Maintenant, il faut capitaliser contre tous nos adversaires jusqu'à la Coupe du monde.

On voit un visage différent du XV de France mais quelle(s) impression(s) vous donne cette équipe après ces deux tests matchs?

T.L: D'un premier abord, les Fidjiens sont toujours difficile à appréhender car tout le monde attends à ce que tu gagnes largement. Et puis, on se rends compte que l'on mets quasiment une mi-temps à prendre la mesure de l'adversaire. L'équipe de France est parvenue dans un deuxième temps à faire des choses intéressantes. Ensuite, il y avait le processus de validation qui devait s'opérer contre nos amis Australiens.
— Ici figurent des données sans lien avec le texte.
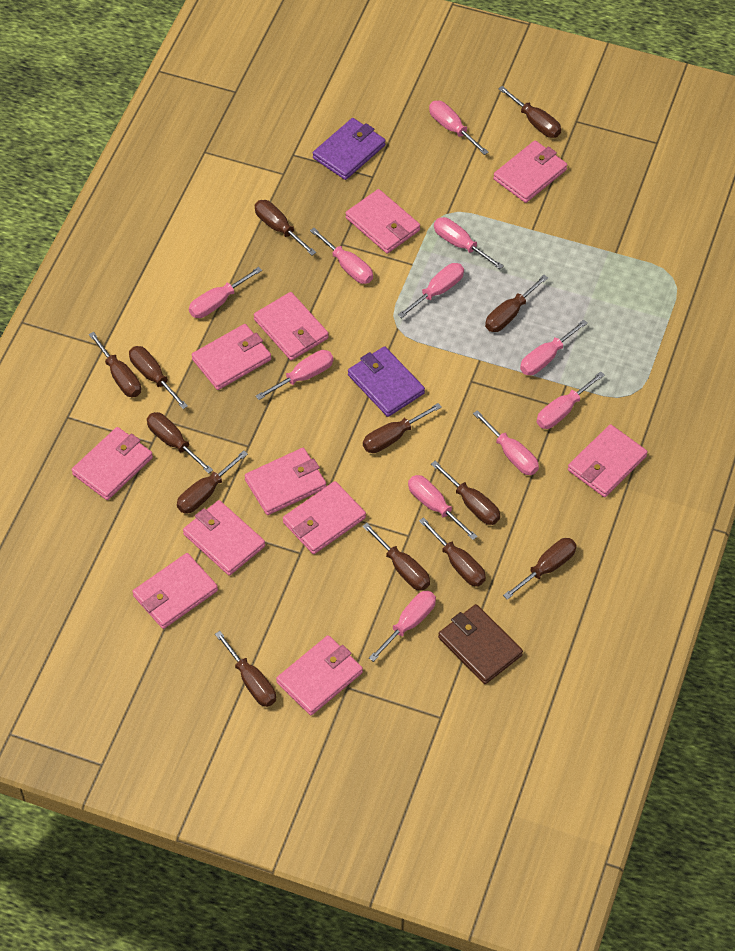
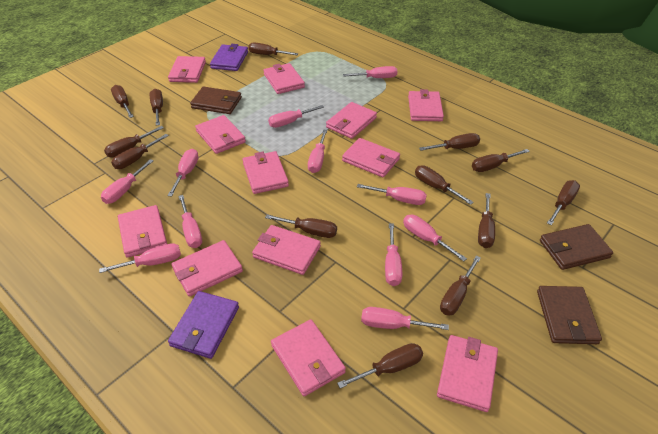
brown wallet: 1 -> 3
pink wallet: 11 -> 12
Je dirais que la dynamique de progression est enclenchée. Maintenant, il faut capitaliser face à l'Argentine et il en sera ainsi contre tous nos adversaires jusqu'à la Coupe du monde.

Votre regard sur la charnière qui est souvent la cible des critiques?

T.L: L'influence de Camille Lopez sur le jeu que j'ai trouvé très à l'aise. Il est capable de faire évoluer sa palette, de mieux gérer, de mieux alterner le jeu et de monter son niveau défensif. Il amène à cette équipe de France une certaine assise. C'est valable pour la charnière dans son ensemble même si Sébastien Tillous-Borde a eu moins d'influence sur le jeu contre l'Australie qu'il en a habituellement. C'est un thème que l'on aborde souvent et où il y a toujours un tas de discussion donc c'est important de dire que la charnière a une nouvelle fois été une satisfaction pour l'équipe.